There is also an option to submit an appeal from the eServices Claim Status Information screen. First, select the Claims tab and use the Claim Status Inquiry function to locate your claim. On the List of Claim Status Information screen, click on the Submit an Appeal link. Answer the First Level Appeal Confirmation question that pops up and you will be directed to a pre-populated Redetermination: First Level Appeal form. Complete any remaining required fields such as the CPT® Codes(s), ICD-10 Code(s) and Reason for Appeal.
Be sure to add attachments to support your appeal request. You may attach an unlimited number of PDF attachments to each form. Each attachment can be up to 40 MB in size. The total size of all attachments on each ADR form can be no more than 150 MB.
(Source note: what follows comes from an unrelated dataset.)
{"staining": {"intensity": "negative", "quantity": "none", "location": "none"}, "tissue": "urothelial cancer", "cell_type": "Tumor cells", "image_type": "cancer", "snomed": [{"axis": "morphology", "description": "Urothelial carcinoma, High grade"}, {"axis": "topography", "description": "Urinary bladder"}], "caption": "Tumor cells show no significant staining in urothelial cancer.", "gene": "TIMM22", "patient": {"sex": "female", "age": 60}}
Your attachments can include, but are not limited to:
- Supporting documentation
- Orders
- Invoices
- Progress notes
- Operative reports
- Run/trip sheets for ambulance transports
- Signed transfer of appeal rights form
- Appointment of representative form
If you have any difficulties in uploading attachments or submitting the form, view our FAQ "How do I upload attachments to an appeal request" for more information.
Last Reviewed: 9/18/2024
You may add attachments up to 40 MB each to a form. While there is no longer a limit to the number of files that can be attached to this form, the combined size of all attachments cannot exceed 150 MB. All attachments must be PDF documents. Most scanners have the ability to save documents in the PDF format. If you receive an error when uploading the file, your form will refresh with the error listed at the top of the page, and the PDF will no longer be attached. Errors can occur if the PDF is corrupt or if it was not created using PDF software. For example, you cannot change a file extension to PDF. It will not be in the correct PDF format and you will be unable to upload it.
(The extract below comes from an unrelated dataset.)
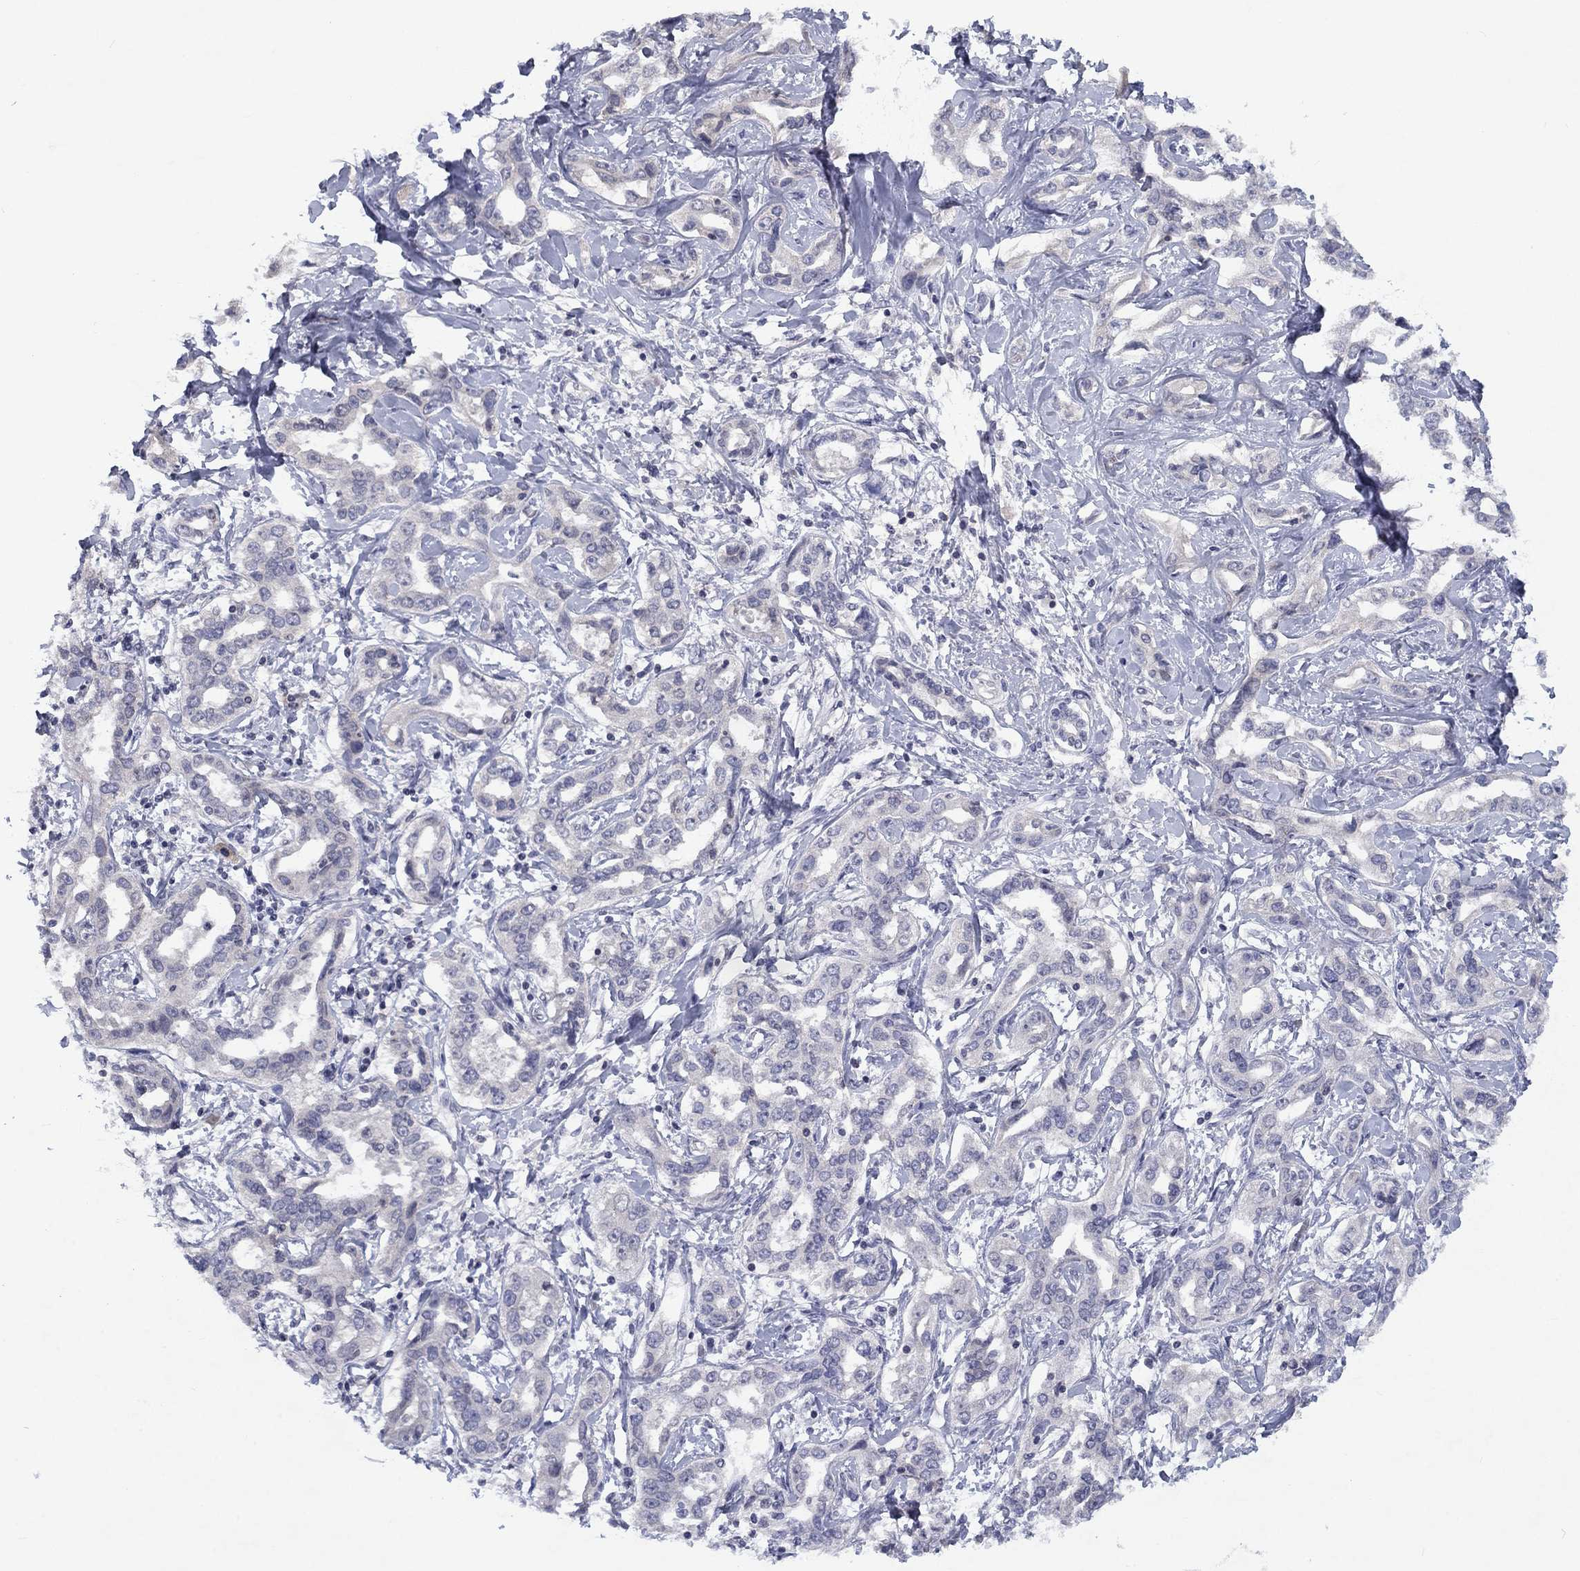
{"staining": {"intensity": "negative", "quantity": "none", "location": "none"}, "tissue": "liver cancer", "cell_type": "Tumor cells", "image_type": "cancer", "snomed": [{"axis": "morphology", "description": "Cholangiocarcinoma"}, {"axis": "topography", "description": "Liver"}], "caption": "Immunohistochemistry of human liver cancer (cholangiocarcinoma) shows no expression in tumor cells.", "gene": "CACNA1A", "patient": {"sex": "male", "age": 59}}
If your file is over 40 MB, you will want to break it down into smaller files in order to attach it to your form. You can do this through your PDF software or by changing your original files and creating the PDFs again.
Last Reviewed: 9/18/2024
No, do not submit a new claim. If your claim was denied with remittance advice remark code RARC M127 because the information requested by Medical Review was not returned within 45 days of the ADR letter date, return your ADR response(s) as soon as possible within 120 days from the date of the receipt of the denial. Submit your documentation with a Medical Review ADR Response — Late Submission Form. If we receive your response more than 120 days from the receipt of the M127 denial, Medical Review will not review the documentation. The documentation will be handled as a redetermination by appeals. The receipt of the notice of the denial is presumed to be received five days from the date of the remittance advice.